Баронесса стала наконец доступна, она дважды перечитала письмо, задала мне полсотни вопросов про своего дорогого сынишку, пригласила меня обедать назавтра и была огорчена, когда я сказал ей, что завтра отбываю на рассвете. Однако я ее поблагодарил, откланялся и пошел к Бастиани, даже не заметив, что, когда я уходил из комнаты баронессы молодой девушки уже не было там, где я ее оставил.

Я пообедал с аббатом и, проведя весь день за игрой в карты, мы хорошо поужинали, затем расцеловались и – адье. Назавтра рано все было готово, лошади запряжены, я выхожу и, в сотне шагов от дверей мой почтальон останавливается. Опустив стекло с правой стороны, я вижу пакет, который влезает ко мне, я смотрю и вижу мадемуазель, которую на самом деле я уже не помнил; мой слуга открывает ей портьеру, она садится рядом со мной, я вижу, что все проделано исключительно хорошо, я аплодирую, клянясь, что не ожидал от нее столько мудрости, и мы отправляемся. Она сказала мне, что договорилась с почтальоном за четверть часа до того, чтобы остановился, когда ее увидит, сказав, что это мое распоряжение.

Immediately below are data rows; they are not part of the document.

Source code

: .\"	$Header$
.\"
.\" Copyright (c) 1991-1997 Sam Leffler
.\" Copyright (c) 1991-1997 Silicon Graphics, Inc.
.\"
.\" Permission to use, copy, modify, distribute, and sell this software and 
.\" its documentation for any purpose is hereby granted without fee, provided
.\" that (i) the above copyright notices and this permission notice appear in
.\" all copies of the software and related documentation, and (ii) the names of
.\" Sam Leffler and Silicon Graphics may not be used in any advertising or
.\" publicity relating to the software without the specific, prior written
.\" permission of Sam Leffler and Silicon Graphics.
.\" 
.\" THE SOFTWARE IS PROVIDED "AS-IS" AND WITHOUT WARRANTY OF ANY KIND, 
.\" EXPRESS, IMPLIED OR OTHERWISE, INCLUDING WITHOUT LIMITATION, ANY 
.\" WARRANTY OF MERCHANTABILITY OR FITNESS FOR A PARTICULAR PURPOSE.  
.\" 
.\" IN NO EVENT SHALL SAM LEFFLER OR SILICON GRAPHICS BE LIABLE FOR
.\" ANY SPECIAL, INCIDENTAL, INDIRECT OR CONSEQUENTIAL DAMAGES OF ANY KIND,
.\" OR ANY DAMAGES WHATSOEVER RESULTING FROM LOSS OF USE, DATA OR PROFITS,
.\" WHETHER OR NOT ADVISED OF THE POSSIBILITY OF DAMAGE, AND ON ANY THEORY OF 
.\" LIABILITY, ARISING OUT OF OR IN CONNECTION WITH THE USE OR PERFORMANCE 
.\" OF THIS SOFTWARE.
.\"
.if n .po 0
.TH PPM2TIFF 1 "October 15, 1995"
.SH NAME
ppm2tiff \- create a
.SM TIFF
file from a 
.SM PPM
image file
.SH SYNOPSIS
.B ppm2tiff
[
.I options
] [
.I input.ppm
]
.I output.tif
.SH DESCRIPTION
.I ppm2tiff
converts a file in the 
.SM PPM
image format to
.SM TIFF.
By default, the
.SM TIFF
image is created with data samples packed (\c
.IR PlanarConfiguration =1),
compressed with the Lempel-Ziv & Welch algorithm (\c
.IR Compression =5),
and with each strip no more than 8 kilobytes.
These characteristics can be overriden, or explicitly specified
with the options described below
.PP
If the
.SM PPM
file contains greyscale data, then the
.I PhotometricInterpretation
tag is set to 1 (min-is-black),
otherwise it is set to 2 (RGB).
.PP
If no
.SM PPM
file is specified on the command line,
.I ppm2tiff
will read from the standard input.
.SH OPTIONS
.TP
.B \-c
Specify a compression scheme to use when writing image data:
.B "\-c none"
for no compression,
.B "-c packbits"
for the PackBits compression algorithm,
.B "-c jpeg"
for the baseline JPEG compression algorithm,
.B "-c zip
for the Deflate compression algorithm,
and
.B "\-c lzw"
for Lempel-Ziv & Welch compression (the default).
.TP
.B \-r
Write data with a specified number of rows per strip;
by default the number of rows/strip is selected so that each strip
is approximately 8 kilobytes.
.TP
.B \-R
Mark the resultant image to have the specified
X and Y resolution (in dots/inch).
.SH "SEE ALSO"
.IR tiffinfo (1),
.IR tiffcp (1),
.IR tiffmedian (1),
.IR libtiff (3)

– Вы все очень хорошо организовали, потому что бог знает, что сказали бы в гостинице. Вам, может быть, помешали бы уехать.

– Ох! Что до этого, то нет. В Бреслау даже не узнают, что я уехала с вами, по крайней мере если почтальон этого не расскажет. Я бы не решилась на это, если бы не взяла у вас два дуката. Я не хотела давать вам повод думать, что я мошенница.